I never heard about birds getting a bread and milk mash before. Mabey you could get a supplement something like this https://healthybird.net/store/produ...d=115&osCsid=d18f86fd1cf9aa7647b2363a4686f045 Hopefully someone with breeding experience will be able to help you better.


----------



## tielfan (Aug 31, 2008)

Some hens will pluck the chicks to try to chase them out of the nest when they want to start a new clutch. If this is the problem, the plucking will start when the chicks are close to fledging age. Shodu did that with her first clutch, and I had to ban her from the nesting cage and let Buster take care of the chicks by himself.


----------



## sweetrsue (Jul 8, 2008)

I offer a mineral block as well as a cuttlebone and I put Quinoa (a grain high in calcium) in with their beans


----------



## atvchick95 (Sep 17, 2007)

I've always been told Milk is toxic to birds and i just read the other day that bread thickens their blood (but no one was able to show where they found that out at)


----------



## sweetrsue (Jul 8, 2008)

I never give bread because it is generally pretty low in nutritional value!


----------



## atvchick95 (Sep 17, 2007)

I feed mine occasionally whole wheat bread, or like 8 grain bread, they don't get white bread though


----------



## tielfan (Aug 31, 2008)

> I've always been told Milk is toxic to birds


Milk contains lactose and birds are lactose-intolerant. There are certain dairy products that are OK for birds because they have little or no lactose. Yogurt is OK, the beneficial bacteria have pre-digested the lactose. I'm babysitting a young conure who loves to eat yogurt off a spoon, and it would be nice if I could persuade the tiels to go for it. Certain kinds of cheese are also OK - I don't know exactly which types but I've heard cheddar is OK. 

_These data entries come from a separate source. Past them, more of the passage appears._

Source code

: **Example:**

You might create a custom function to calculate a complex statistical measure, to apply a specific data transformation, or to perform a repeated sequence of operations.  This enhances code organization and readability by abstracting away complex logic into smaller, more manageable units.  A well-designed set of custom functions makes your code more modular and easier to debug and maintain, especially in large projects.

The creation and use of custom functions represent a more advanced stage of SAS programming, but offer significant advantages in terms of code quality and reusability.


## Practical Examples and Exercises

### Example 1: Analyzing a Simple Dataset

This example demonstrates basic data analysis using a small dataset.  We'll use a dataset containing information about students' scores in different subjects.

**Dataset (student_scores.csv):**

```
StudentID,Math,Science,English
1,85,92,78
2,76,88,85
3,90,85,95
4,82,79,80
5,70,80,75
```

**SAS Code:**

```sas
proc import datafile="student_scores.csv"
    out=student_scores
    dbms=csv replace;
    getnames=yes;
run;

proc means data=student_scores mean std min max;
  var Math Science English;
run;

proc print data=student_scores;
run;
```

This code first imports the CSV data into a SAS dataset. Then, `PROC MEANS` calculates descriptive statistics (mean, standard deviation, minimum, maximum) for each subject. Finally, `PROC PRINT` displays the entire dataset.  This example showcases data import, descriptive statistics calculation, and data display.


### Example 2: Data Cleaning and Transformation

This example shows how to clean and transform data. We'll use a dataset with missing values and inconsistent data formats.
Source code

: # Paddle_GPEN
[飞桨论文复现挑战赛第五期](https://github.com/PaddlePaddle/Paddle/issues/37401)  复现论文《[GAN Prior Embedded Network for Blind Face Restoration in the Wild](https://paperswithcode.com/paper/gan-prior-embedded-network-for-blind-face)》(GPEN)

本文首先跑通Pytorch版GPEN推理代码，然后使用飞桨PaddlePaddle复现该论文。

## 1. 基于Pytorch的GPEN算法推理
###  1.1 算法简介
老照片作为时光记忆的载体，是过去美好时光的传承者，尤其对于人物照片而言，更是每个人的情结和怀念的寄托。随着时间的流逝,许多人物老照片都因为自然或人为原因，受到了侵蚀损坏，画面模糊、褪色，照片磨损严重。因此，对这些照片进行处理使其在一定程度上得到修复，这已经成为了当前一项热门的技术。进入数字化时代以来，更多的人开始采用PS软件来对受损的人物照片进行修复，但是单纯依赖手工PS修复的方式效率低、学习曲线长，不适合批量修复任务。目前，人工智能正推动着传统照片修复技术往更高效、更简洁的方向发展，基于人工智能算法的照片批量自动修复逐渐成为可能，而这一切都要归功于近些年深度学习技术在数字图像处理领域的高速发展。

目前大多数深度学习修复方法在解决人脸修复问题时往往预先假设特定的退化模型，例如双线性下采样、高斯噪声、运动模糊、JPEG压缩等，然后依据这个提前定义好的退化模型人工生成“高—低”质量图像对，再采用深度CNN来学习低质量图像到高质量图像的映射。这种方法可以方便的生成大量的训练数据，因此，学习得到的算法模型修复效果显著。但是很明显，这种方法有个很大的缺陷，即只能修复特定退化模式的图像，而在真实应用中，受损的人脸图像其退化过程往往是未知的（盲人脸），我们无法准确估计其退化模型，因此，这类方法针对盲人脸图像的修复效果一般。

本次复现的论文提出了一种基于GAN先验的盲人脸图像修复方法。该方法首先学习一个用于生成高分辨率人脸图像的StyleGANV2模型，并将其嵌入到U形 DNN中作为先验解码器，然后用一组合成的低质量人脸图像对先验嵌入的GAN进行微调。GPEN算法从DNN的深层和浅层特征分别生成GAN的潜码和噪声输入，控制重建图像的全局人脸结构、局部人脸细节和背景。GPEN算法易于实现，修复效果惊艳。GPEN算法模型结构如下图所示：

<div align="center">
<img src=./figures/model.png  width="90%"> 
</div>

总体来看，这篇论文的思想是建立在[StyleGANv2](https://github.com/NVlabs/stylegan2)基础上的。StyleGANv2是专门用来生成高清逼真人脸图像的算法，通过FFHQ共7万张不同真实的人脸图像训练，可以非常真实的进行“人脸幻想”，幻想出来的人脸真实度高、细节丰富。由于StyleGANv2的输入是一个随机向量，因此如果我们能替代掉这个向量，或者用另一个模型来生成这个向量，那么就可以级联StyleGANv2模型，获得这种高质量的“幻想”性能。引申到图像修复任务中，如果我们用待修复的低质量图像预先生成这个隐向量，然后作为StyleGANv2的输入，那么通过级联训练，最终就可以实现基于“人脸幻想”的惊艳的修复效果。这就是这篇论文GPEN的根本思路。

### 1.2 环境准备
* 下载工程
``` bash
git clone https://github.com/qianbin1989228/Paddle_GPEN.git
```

Regular milk is loaded with lactose but I've seen old books that recommend giving bread soaked in milk to breeding birds so it must not do too much harm. I'd prefer a more modern feeding regimen though.

When Buster and Shodu were breeding, their number one favorite chick-feeding food was whole grain bread! And the chicks were all robust and strong. The number two favorite food was pellets. The parents would eat them and then drink water to soften them up before regurging to the chicks.


----------